4. The touch screen as described in claim 3, characterized in that, The second line is parallel to the distribution direction of the pin area and the main body area, or the second line is inclined relative to the distribution direction of the pin area and the main body area.

5. The touch screen as described in claim 1, characterized in that, The multiple second lines in the same row include multiple groups of lines formed by the intersection of two first lines.

6. The touch screen as described in claim 4, characterized in that, The adjacent sides of two adjacent line groups are connected to the dividing line at the same position.

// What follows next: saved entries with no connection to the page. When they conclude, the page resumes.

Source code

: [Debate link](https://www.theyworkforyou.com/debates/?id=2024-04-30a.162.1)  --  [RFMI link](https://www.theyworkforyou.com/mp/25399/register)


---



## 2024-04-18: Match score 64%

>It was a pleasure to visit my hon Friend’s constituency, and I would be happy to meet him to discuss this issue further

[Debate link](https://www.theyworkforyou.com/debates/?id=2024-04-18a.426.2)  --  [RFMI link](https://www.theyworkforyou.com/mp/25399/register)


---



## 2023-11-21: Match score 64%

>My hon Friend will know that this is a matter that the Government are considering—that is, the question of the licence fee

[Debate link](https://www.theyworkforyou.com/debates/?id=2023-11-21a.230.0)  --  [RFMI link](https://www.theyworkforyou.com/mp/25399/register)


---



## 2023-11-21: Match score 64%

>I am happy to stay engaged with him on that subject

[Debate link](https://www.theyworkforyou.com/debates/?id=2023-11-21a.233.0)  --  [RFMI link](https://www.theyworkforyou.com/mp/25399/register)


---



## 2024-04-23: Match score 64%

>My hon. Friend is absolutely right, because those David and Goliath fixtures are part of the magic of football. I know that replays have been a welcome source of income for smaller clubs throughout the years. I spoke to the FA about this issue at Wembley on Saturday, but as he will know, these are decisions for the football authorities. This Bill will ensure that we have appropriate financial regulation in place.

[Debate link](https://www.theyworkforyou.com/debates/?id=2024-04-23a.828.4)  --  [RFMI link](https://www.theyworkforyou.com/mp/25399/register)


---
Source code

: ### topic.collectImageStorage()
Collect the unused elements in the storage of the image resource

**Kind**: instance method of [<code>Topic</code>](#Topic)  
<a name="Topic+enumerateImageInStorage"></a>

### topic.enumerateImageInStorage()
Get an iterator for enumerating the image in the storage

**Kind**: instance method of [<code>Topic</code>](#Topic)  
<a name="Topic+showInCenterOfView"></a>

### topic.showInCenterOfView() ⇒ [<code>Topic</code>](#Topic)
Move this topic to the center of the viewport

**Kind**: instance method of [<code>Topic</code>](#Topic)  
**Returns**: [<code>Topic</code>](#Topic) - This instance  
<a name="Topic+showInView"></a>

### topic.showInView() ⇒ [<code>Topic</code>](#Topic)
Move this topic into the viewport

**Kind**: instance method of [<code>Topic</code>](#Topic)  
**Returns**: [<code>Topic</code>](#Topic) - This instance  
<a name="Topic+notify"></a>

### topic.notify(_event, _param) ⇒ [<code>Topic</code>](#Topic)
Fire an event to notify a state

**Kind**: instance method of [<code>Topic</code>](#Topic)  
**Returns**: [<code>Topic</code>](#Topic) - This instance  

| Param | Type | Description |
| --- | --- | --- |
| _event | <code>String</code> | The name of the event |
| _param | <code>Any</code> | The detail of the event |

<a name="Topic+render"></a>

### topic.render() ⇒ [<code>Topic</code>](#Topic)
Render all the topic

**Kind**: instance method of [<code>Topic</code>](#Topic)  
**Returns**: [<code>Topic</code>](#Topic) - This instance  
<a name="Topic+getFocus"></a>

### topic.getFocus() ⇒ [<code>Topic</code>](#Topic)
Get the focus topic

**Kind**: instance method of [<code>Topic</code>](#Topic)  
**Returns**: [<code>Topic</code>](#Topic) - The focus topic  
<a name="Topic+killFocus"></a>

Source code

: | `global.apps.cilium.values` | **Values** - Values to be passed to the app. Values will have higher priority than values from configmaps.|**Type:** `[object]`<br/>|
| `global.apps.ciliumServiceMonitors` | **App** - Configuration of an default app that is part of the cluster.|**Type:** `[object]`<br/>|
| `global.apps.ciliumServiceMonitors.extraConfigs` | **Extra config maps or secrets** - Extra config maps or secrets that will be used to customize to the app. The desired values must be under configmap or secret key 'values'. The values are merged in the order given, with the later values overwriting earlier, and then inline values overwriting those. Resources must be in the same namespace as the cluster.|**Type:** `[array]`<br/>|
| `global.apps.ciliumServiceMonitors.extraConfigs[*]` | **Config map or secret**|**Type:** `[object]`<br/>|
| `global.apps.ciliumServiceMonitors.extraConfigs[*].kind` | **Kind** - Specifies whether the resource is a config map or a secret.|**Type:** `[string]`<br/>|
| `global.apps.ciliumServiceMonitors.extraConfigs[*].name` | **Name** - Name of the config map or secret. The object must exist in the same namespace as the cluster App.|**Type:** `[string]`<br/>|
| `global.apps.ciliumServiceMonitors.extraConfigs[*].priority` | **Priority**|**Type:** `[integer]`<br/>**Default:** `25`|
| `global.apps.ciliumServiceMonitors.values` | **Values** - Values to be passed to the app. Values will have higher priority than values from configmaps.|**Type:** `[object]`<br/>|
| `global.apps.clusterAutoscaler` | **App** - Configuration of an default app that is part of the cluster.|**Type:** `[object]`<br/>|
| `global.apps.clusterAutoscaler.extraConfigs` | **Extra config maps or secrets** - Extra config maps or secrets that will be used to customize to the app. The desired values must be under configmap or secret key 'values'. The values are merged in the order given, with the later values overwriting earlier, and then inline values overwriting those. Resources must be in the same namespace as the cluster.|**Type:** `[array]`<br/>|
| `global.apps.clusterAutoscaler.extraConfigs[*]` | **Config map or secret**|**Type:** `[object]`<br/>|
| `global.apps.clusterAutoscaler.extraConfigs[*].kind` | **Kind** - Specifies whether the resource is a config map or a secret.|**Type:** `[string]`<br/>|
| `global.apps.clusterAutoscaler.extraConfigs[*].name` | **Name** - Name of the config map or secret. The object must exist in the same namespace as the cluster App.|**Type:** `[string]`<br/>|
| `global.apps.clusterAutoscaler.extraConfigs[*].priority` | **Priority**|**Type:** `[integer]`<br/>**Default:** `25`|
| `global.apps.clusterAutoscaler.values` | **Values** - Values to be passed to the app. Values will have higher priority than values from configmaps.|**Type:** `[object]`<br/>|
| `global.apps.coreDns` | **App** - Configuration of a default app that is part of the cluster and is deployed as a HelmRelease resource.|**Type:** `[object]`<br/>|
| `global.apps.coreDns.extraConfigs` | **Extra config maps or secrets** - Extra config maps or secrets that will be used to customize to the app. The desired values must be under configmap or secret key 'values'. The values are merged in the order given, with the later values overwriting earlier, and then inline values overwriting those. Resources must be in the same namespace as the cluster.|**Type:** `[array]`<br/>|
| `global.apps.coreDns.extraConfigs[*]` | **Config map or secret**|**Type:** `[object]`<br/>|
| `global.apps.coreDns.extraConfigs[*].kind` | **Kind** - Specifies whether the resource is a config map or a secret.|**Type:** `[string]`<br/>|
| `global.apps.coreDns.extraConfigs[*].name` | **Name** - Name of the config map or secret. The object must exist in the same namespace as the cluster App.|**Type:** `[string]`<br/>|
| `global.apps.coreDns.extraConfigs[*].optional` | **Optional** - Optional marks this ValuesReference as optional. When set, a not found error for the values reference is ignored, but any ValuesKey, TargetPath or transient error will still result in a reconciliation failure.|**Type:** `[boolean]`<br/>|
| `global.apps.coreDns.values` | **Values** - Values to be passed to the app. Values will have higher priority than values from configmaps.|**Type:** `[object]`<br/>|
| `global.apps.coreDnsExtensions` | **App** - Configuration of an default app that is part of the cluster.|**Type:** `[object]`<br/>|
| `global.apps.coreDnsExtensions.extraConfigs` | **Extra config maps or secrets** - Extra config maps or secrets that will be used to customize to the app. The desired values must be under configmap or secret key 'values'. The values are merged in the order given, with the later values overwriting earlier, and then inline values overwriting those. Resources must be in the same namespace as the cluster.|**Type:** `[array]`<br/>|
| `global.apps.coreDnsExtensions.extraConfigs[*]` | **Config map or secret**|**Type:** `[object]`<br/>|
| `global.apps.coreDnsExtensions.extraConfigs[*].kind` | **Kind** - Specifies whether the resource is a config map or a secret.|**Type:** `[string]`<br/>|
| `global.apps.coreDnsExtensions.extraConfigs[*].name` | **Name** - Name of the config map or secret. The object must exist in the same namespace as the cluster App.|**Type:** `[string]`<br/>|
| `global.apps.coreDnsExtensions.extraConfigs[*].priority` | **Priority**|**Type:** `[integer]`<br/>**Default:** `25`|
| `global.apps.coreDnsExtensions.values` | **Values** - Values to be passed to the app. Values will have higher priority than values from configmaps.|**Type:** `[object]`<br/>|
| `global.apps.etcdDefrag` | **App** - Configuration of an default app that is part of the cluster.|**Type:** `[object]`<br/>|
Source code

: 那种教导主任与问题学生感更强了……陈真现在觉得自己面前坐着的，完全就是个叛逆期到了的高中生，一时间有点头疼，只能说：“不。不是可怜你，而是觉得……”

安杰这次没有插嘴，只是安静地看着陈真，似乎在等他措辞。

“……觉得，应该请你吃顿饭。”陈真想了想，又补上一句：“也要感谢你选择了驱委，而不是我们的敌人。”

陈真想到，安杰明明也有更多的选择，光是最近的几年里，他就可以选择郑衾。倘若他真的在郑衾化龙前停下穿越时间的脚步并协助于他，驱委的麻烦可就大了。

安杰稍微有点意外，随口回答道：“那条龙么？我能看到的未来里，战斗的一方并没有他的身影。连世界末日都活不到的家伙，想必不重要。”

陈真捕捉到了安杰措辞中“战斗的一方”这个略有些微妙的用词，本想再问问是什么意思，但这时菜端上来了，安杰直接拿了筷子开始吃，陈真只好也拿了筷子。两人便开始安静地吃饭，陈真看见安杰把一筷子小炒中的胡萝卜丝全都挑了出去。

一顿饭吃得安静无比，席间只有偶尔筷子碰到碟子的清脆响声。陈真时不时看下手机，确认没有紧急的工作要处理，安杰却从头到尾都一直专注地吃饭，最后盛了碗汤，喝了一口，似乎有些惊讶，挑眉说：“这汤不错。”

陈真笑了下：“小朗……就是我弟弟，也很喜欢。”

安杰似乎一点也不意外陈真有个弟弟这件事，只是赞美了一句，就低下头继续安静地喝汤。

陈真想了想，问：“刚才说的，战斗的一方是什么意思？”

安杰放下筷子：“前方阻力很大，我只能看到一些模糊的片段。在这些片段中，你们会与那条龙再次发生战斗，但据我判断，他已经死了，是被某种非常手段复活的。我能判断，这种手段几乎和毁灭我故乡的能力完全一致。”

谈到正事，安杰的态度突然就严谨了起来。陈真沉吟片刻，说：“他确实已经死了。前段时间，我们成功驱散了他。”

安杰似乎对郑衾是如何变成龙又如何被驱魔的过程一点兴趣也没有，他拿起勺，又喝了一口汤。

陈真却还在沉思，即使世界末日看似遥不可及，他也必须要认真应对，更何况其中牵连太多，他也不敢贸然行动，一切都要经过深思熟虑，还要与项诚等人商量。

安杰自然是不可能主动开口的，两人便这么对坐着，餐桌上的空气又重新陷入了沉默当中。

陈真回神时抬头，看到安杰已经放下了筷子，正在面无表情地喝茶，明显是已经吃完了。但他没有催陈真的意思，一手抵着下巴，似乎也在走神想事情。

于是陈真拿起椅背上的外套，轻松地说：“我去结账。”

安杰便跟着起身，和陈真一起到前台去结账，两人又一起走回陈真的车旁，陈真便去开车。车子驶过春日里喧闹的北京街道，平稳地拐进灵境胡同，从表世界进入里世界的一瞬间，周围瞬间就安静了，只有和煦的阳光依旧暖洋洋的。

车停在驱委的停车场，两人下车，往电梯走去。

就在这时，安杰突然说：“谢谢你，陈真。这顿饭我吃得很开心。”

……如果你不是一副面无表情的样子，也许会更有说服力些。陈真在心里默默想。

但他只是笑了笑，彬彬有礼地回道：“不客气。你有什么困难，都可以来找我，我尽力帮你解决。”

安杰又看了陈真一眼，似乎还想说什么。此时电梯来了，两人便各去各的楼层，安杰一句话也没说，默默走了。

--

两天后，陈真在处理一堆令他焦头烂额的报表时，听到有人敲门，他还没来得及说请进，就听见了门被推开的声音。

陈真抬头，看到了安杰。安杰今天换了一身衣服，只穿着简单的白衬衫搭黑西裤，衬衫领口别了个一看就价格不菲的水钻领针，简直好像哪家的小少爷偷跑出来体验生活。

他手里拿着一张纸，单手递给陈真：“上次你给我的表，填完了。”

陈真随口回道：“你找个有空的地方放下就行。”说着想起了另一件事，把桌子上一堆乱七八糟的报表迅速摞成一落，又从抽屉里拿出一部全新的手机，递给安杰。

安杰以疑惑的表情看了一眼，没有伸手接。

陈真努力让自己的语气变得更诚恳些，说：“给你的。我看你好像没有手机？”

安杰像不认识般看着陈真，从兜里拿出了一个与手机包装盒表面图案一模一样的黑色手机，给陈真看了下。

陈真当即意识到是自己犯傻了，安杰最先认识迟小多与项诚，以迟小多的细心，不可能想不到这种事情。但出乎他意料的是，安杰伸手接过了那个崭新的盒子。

7. The touch screen as described in claim 1, characterized in that, The buffer zone is provided with multiple rows of the second line body, and a third line body is provided between two adjacent rows of the second line body. The third line body and the dividing line body are parallel, and the position of the third line body connecting to one of the adjacent rows of the second line body is staggered from the position of the third line body connecting to the other adjacent row of the second line body.

8. The touch screen as described in claim 7, characterized in that, The second line body is set to have at least four rows.

9. The touch screen as described in claim 1, characterized in that, The line width of the second line body is greater than the line width of the first line body.

10. The touch screen as described in claim 9, characterized in that, The line width of the second line body is at least twice the line width of the second line body.

11. The touch screen as described in claim 1, characterized in that, The distance between the pin area and the dividing line is greater than or equal to 8mm.

12. The touch screen as described in claim 1, characterized in that, The touch screen also includes an adhesive layer, and the two sides of the conductive mesh are respectively connected to the substrate and the cover layer through two adhesive layers.

13. An electronic device, characterized in that, Including the touch screen as described in any one of claims 1 to 11.

14. The electronic device as claimed in claim 13, characterized in that, The electronic device has an electromagnetic shielding structure, which includes another conductive mesh, and a buffer zone is also provided between the pin area and the main body area of ​​the conductive mesh.